══ DOCUMENT EXCERPT
# Nirvana seeds



## newgrowth (Jun 6, 2007)

I just placed an order for Skunk special and white widow, est time of delivery is 10 to 15 working days, I'll post a update when I recieve them and leave a review of how it goes. Fingers crossed...


----------



## BSki8950 (Jun 6, 2007)

i am very confident in nirvanas seeds you will get them


----------



## g-13 (Jun 6, 2007)

thats where i get mine they are really quick


----------



## newgrowth (Jun 6, 2007)

I'm encouraged to hear good things about them, I did read alot of reviews and post's before I ordered and it seemed like a good one to try, I like the pricing too. One thing I don't get about the seed bank reviews and it seems like it happens alot, there will be like 20 or 30 great reviews and then 1 that will say they never got seeds, never recieved emails back, its a scam don't buy from them.ect ect.Sounds like someone with a agenda.Any way I got email confirmation that my order was being processed, so that was cool, I'm looking forward to growing some nice bud.


----------



## Mr.Wakenbake (Jun 6, 2007)

Nirvana is pretty good on their word. I ordered straight from them when i got my WW seeds. Okay smoke for the $ you spend on it..way better than bagseed.

Good germ rate on them but bad male to female ratio.. i got 2 fems out of 10 plants.Anyways good luck and they will arrive stealthy.


----------



## ericsdaweedman (Jun 7, 2007)

Iv'e ordered well my brother has ordered there a good 4-5 times and everything went smooth and fast he says he reccomends this to everyone.


----------



## newgrowth (Jun 16, 2007)

Recieved my seeds from Nirvana. Not bad 10 days . I'd recommend them at this point, Details on how the seeds perform later.


----------
════
JOB A:
Copy word for word everything in the Nirvana seeds thread from "I'm encouraged to" down to "will arrive stealthy.".
JOB B:
Answer these questions from the Nirvana seeds thread:
(i) Which two strains did newgrowth order?
(ii) How many females did Mr.Wakenbake get out of 10 plants?
(iii) How many days did newgrowth's seeds take to arrive?
══ PROVIDED MATERIAL
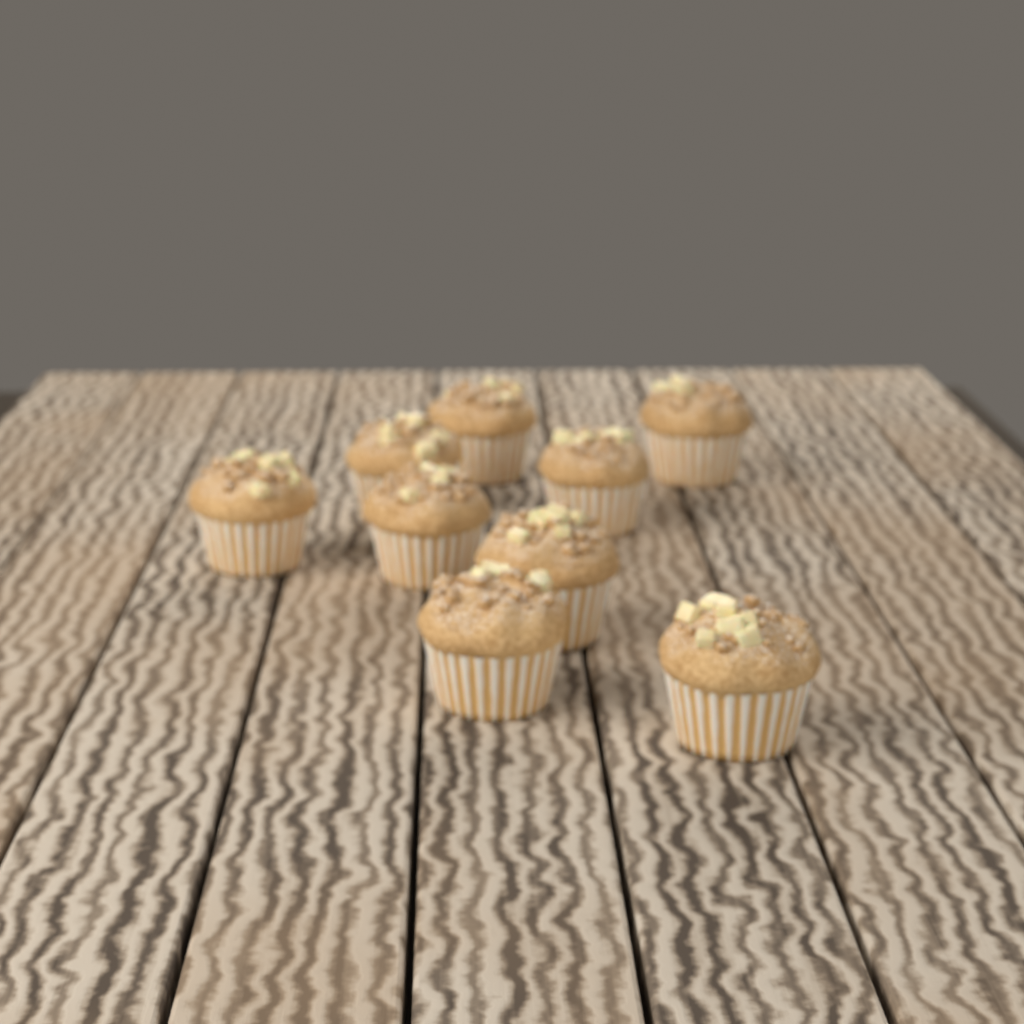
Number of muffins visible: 9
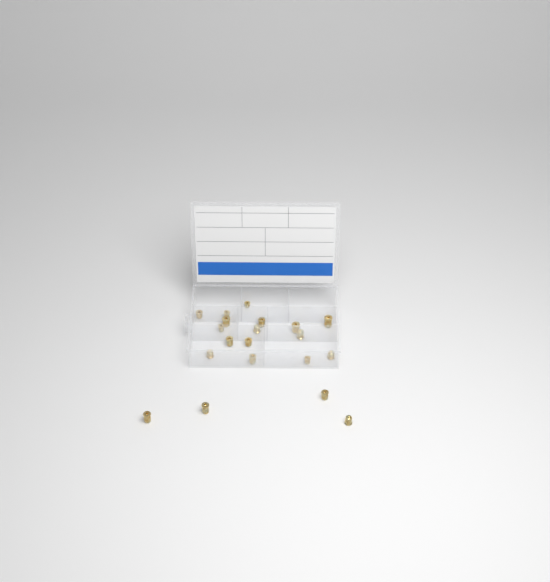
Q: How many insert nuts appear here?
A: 20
════
SOLUTION A:
I'm encouraged to hear good things about them, I did read alot of reviews and post's before I ordered and it seemed like a good one to try, I like the pricing too. One thing I don't get about the seed bank reviews and it seems like it happens alot, there will be like 20 or 30 great reviews and then 1 that will say they never got seeds, never recieved emails back, its a scam don't buy from them.ect ect.Sounds like someone with a agenda.Any way I got email confirmation that my order was being processed, so that was cool, I'm looking forward to growing some nice bud.


----------



## Mr.Wakenbake (Jun 6, 2007)

Nirvana is pretty good on their word. I ordered straight from them when i got my WW seeds. Okay smoke for the $ you spend on it..way better than bagseed.

Good germ rate on them but bad male to female ratio.. i got 2 fems out of 10 plants.Anyways good luck and they will arrive stealthy.

SOLUTION B:
(i) Skunk special and white widow
(ii) 2
(iii) 10 days